The following Convention Center Environmental Impact Report comments were submitted by SAND member and Boston bicyclist William Reyelt.
WILLIAM E. REYELT
255 Beacon Street, Unit 1
Boston, Massachusetts 02116
work: (617) 727-7001 x422
home: (617) 247-4467
November 24, 1998
Honorable Trudy Coxe
Secretary Executive Offices of Environmental Affairs
100 Cambridge Street, 20th Floor
Boston, MA 02202
RE: EOEA #11575,
Final Environmental Impact Report for the Boston Convention & Exhibition Center
Dear Secretary Coxe:
As a concerned resident of Boston and a cyclist, I would like to submit a few comments pertaining to the above-referenced document.
In reference to the bicycle parking discussed in the first paragraph of Section 3.9.9, I recommend that, at minimum, these facilities be provided in an amount that is generously pegged to corresponding provisions made for automobile parking. Commonly-accepted standards for required bicycle parking are in existence (see http://www.odot.state. or.us/techserv/bikewalk/plantext/parking.htm or http://www.trans.ci.portland.or.us/ Traffic_Management/Bicycle_Program/parkguide.htm) and such standards should be matched or exceeded, so that bicycle access will be not merely accommodated but encouraged.
Along these same lines, short-term bicycle parking facilities to accommodate non-employee/visiting cyclists should be provided in addition to the long-term/covered bicycle parking facilities mentioned in the report. Accordingly, the promotion of cycling as a means of traveling to and from the BCEC should not be limited simply to employees as visitors will no doubt include people from the Boston area whose mode of travel is not predetermined.
The last sentence of the first paragraph of Section 3.9.9 states that "an attempt will be made" to provide shower and changing facilities for employees who are bicycle commuters. While this statement shows an admirable consideration for cyclists, I want to emphasize how critical the achievement of this objective is and suggest that language be altered to become a more substantive commitment.

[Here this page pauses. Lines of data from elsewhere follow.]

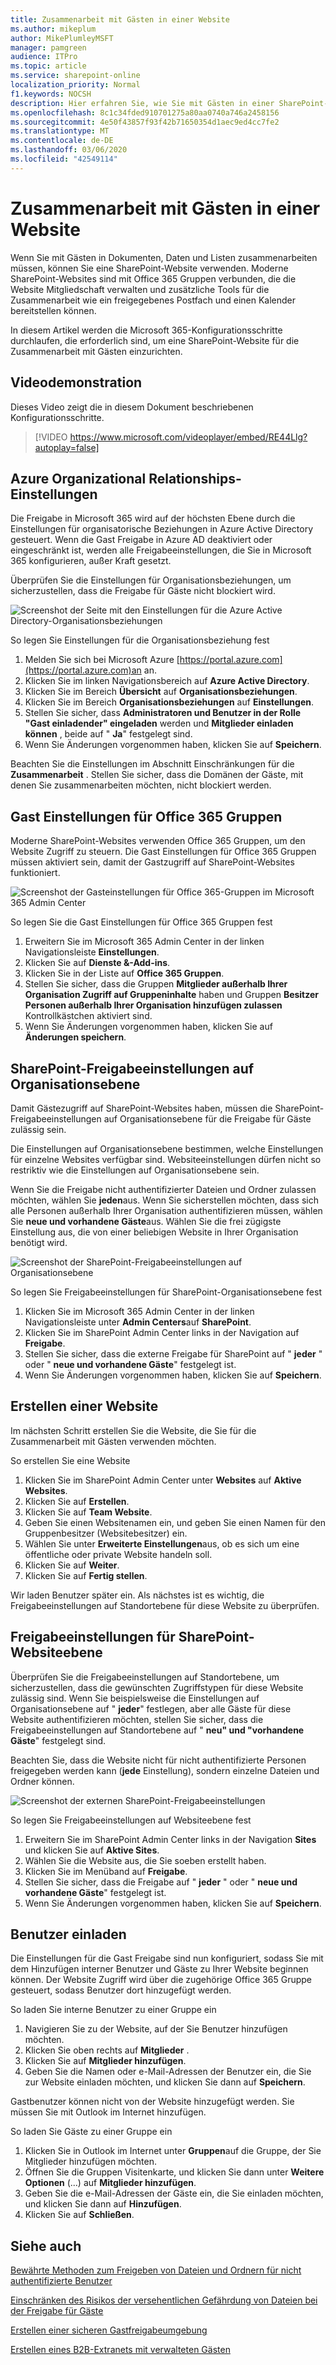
 ```yaml
---
title: Zusammenarbeit mit Gästen in einer Website
ms.author: mikeplum
author: MikePlumleyMSFT
manager: pamgreen
audience: ITPro
ms.topic: article
ms.service: sharepoint-online
localization_priority: Normal
f1.keywords: NOCSH
description: Hier erfahren Sie, wie Sie mit Gästen in einer SharePoint-Website zusammenarbeiten.
ms.openlocfilehash: 8c1c34fded910701275a80aa0740a746a2458156
ms.sourcegitcommit: 4e50f43857f93f42b71650354d1aec9ed4cc7fe2
ms.translationtype: MT
ms.contentlocale: de-DE
ms.lasthandoff: 03/06/2020
ms.locfileid: "42549114"
---
```

# <a name="collaborate-with-guests-in-a-site"></a>Zusammenarbeit mit Gästen in einer Website

Wenn Sie mit Gästen in Dokumenten, Daten und Listen zusammenarbeiten müssen, können Sie eine SharePoint-Website verwenden. Moderne SharePoint-Websites sind mit Office 365 Gruppen verbunden, die die Website Mitgliedschaft verwalten und zusätzliche Tools für die Zusammenarbeit wie ein freigegebenes Postfach und einen Kalender bereitstellen können.

In diesem Artikel werden die Microsoft 365-Konfigurationsschritte durchlaufen, die erforderlich sind, um eine SharePoint-Website für die Zusammenarbeit mit Gästen einzurichten.

## <a name="video-demonstration"></a>Videodemonstration

Dieses Video zeigt die in diesem Dokument beschriebenen Konfigurationsschritte.</br>

> [!VIDEO https://www.microsoft.com/videoplayer/embed/RE44Llg?autoplay=false]

## <a name="azure-organizational-relationships-settings"></a>Azure Organizational Relationships-Einstellungen

Die Freigabe in Microsoft 365 wird auf der höchsten Ebene durch die Einstellungen für organisatorische Beziehungen in Azure Active Directory gesteuert. Wenn die Gast Freigabe in Azure AD deaktiviert oder eingeschränkt ist, werden alle Freigabeeinstellungen, die Sie in Microsoft 365 konfigurieren, außer Kraft gesetzt.

Überprüfen Sie die Einstellungen für Organisationsbeziehungen, um sicherzustellen, dass die Freigabe für Gäste nicht blockiert wird.

![Screenshot der Seite mit den Einstellungen für die Azure Active Directory-Organisationsbeziehungen](media/azure-ad-organizational-relationships-settings.png)

So legen Sie Einstellungen für die Organisationsbeziehung fest

1. Melden Sie sich bei Microsoft Azure [https://portal.azure.com](https://portal.azure.com)an an.
2. Klicken Sie im linken Navigationsbereich auf **Azure Active Directory**.
3. Klicken Sie im Bereich **Übersicht** auf **Organisationsbeziehungen**.
4. Klicken Sie im Bereich **Organisationsbeziehungen** auf **Einstellungen**.
5. Stellen Sie sicher, dass **Administratoren und Benutzer in der Rolle "Gast einladender" eingeladen** werden und **Mitglieder einladen können** , beide auf " **Ja**" festgelegt sind.
6. Wenn Sie Änderungen vorgenommen haben, klicken Sie auf **Speichern**.

Beachten Sie die Einstellungen im Abschnitt Einschränkungen für die **Zusammenarbeit** . Stellen Sie sicher, dass die Domänen der Gäste, mit denen Sie zusammenarbeiten möchten, nicht blockiert werden.

## <a name="office-365-groups-guest-settings"></a>Gast Einstellungen für Office 365 Gruppen

Moderne SharePoint-Websites verwenden Office 365 Gruppen, um den Website Zugriff zu steuern. Die Gast Einstellungen für Office 365 Gruppen müssen aktiviert sein, damit der Gastzugriff auf SharePoint-Websites funktioniert.

![Screenshot der Gasteinstellungen für Office 365-Gruppen im Microsoft 365 Admin Center](media/office-365-groups-guest-settings.png)

So legen Sie die Gast Einstellungen für Office 365 Gruppen fest

1. Erweitern Sie im Microsoft 365 Admin Center in der linken Navigationsleiste **Einstellungen**.
2. Klicken Sie auf **Dienste &-Add-ins**.
3. Klicken Sie in der Liste auf **Office 365 Gruppen**.
4. Stellen Sie sicher, dass die Gruppen **Mitglieder außerhalb Ihrer Organisation Zugriff auf Gruppeninhalte** haben und Gruppen **Besitzer Personen außerhalb Ihrer Organisation hinzufügen zulassen** Kontrollkästchen aktiviert sind.
5. Wenn Sie Änderungen vorgenommen haben, klicken Sie auf **Änderungen speichern**.


## <a name="sharepoint-organization-level-sharing-settings"></a>SharePoint-Freigabeeinstellungen auf Organisationsebene

Damit Gästezugriff auf SharePoint-Websites haben, müssen die SharePoint-Freigabeeinstellungen auf Organisationsebene für die Freigabe für Gäste zulässig sein.

Die Einstellungen auf Organisationsebene bestimmen, welche Einstellungen für einzelne Websites verfügbar sind. Websiteeinstellungen dürfen nicht so restriktiv wie die Einstellungen auf Organisationsebene sein.

Wenn Sie die Freigabe nicht authentifizierter Dateien und Ordner zulassen möchten, wählen Sie **jeden**aus. Wenn Sie sicherstellen möchten, dass sich alle Personen außerhalb Ihrer Organisation authentifizieren müssen, wählen Sie **neue und vorhandene Gäste**aus. Wählen Sie die frei zügigste Einstellung aus, die von einer beliebigen Website in Ihrer Organisation benötigt wird.

![Screenshot der SharePoint-Freigabeeinstellungen auf Organisationsebene](media/sharepoint-organization-external-sharing-controls.png)


So legen Sie Freigabeeinstellungen für SharePoint-Organisationsebene fest

1. Klicken Sie im Microsoft 365 Admin Center in der linken Navigationsleiste unter **Admin Centers**auf **SharePoint**.
2. Klicken Sie im SharePoint Admin Center links in der Navigation auf **Freigabe**.
3. Stellen Sie sicher, dass die externe Freigabe für SharePoint auf " **jeder** " oder " **neue und vorhandene Gäste**" festgelegt ist.
4. Wenn Sie Änderungen vorgenommen haben, klicken Sie auf **Speichern**.

## <a name="create-a-site"></a>Erstellen einer Website

Im nächsten Schritt erstellen Sie die Website, die Sie für die Zusammenarbeit mit Gästen verwenden möchten.

So erstellen Sie eine Website
1. Klicken Sie im SharePoint Admin Center unter **Websites** auf **Aktive Websites**.
2. Klicken Sie auf **Erstellen**.
3. Klicken Sie auf **Team Website**.
4. Geben Sie einen Websitenamen ein, und geben Sie einen Namen für den Gruppenbesitzer (Websitebesitzer) ein.
5. Wählen Sie unter **Erweiterte Einstellungen**aus, ob es sich um eine öffentliche oder private Website handeln soll.
6. Klicken Sie auf **Weiter**.
7. Klicken Sie auf **Fertig stellen**.

Wir laden Benutzer später ein. Als nächstes ist es wichtig, die Freigabeeinstellungen auf Standortebene für diese Website zu überprüfen.

## <a name="sharepoint-site-level-sharing-settings"></a>Freigabeeinstellungen für SharePoint-Websiteebene

Überprüfen Sie die Freigabeeinstellungen auf Standortebene, um sicherzustellen, dass die gewünschten Zugriffstypen für diese Website zulässig sind. Wenn Sie beispielsweise die Einstellungen auf Organisationsebene auf " **jeder**" festlegen, aber alle Gäste für diese Website authentifizieren möchten, stellen Sie sicher, dass die Freigabeeinstellungen auf Standortebene auf " **neu" und "vorhandene Gäste**" festgelegt sind.

Beachten Sie, dass die Website nicht für nicht authentifizierte Personen freigegeben werden kann (**jede** Einstellung), sondern einzelne Dateien und Ordner können.

![Screenshot der externen SharePoint-Freigabeeinstellungen](media/sharepoint-site-external-sharing-settings.png)

So legen Sie Freigabeeinstellungen auf Websiteebene fest
1. Erweitern Sie im SharePoint Admin Center links in der Navigation **Sites** und klicken Sie auf **Aktive Sites**.
2. Wählen Sie die Website aus, die Sie soeben erstellt haben.
3. Klicken Sie im Menüband auf **Freigabe**. 
4. Stellen Sie sicher, dass die Freigabe auf " **jeder** " oder " **neue und vorhandene Gäste**" festgelegt ist.
5. Wenn Sie Änderungen vorgenommen haben, klicken Sie auf **Speichern**.

## <a name="invite-users"></a>Benutzer einladen

Die Einstellungen für die Gast Freigabe sind nun konfiguriert, sodass Sie mit dem Hinzufügen interner Benutzer und Gäste zu Ihrer Website beginnen können. Der Website Zugriff wird über die zugehörige Office 365 Gruppe gesteuert, sodass Benutzer dort hinzugefügt werden.

So laden Sie interne Benutzer zu einer Gruppe ein
1. Navigieren Sie zu der Website, auf der Sie Benutzer hinzufügen möchten.
2. Klicken Sie oben rechts auf **Mitglieder** .
3. Klicken Sie auf **Mitglieder hinzufügen**.
4. Geben Sie die Namen oder e-Mail-Adressen der Benutzer ein, die Sie zur Website einladen möchten, und klicken Sie dann auf **Speichern**.

Gastbenutzer können nicht von der Website hinzugefügt werden. Sie müssen Sie mit Outlook im Internet hinzufügen.

So laden Sie Gäste zu einer Gruppe ein
1. Klicken Sie in Outlook im Internet unter **Gruppen**auf die Gruppe, der Sie Mitglieder hinzufügen möchten.
2. Öffnen Sie die Gruppen Visitenkarte, und klicken Sie dann unter **Weitere Optionen** (...) auf **Mitglieder hinzufügen**.
3. Geben Sie die e-Mail-Adressen der Gäste ein, die Sie einladen möchten, und klicken Sie dann auf **Hinzufügen**.
4. Klicken Sie auf **Schließen**.

## <a name="see-also"></a>Siehe auch

[Bewährte Methoden zum Freigeben von Dateien und Ordnern für nicht authentifizierte Benutzer](best-practices-anonymous-sharing.md)

[Einschränken des Risikos der versehentlichen Gefährdung von Dateien bei der Freigabe für Gäste](sharing-limit-accidental-exposure.md)

[Erstellen einer sicheren Gastfreigabeumgebung](create-a-secure-guest-sharing-environment.md)

[Erstellen eines B2B-Extranets mit verwalteten Gästen](b2b-extranet.md)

As a cyclist with a formal education in transportation planning, I believe that the significance of end-of-trip facilities for bicycle commuters is considerably under-estimated as factor which influences travel behavior. In the humid summer months and for anything but the shortest of bicycle commutes, the ability to shower and change at the work place is critical. For this reason, I think that the BCEC must not simply attempt to provide these facilities, but rather provide these facilities or a reasonable alternative such as some sort of discount/voucher-type arrangement with a nearby health club.
Section 3.8.3 Bicycle Design Elements describes the provisions for cyclists along the travel ways adjacent to the BCEC. The language surrounding the "wide curb lane" is somewhat vague, and I am wondering how this will be marked. It is widely accepted that vehicle speeds increase with increasing travel lane widths. If the defacto bicycle lane is simply the undelineated extra pavement belonging to an abnormally large travel lane, an excessive design speed will compromise conditions for cyclists. While bicycle lanes per se may not be necessary, there need to some pavement marking to limit the psychological width of the vehicle travel lane.
In general reference to bicycle and pedestrian issues, it would be nice to see a wide range of traffic calming techniques employed throughout the vicinity of the BCEC. Boston does not seem to think that traffic calming belongs in the downtown of a major city; however, there are numerous examples to the contrary.
Lastly, I would like to make a comment beyond my general concern with bicycle and pedestrian issues. The BCEC is an enormous building with an extremely large footprint for its location in a city center where land and open-space are at a premium. There are wonderful examples available in terms of so-called "green" or "sustainable" architecture (see: http://www.mcdonough.com/ or http://www.cornishproductions.com/WorkIn Progress/4%20TimesSq.html, etc.) and given the adverse social and environmental impacts associated with a building of this scale, in this location, it seems reasonable to suggest that similar techniques be explored. Properly utilized, the massive uninterrupted rooftop alone presents a magnificent opportunity for mitigation against these environmental and social impacts.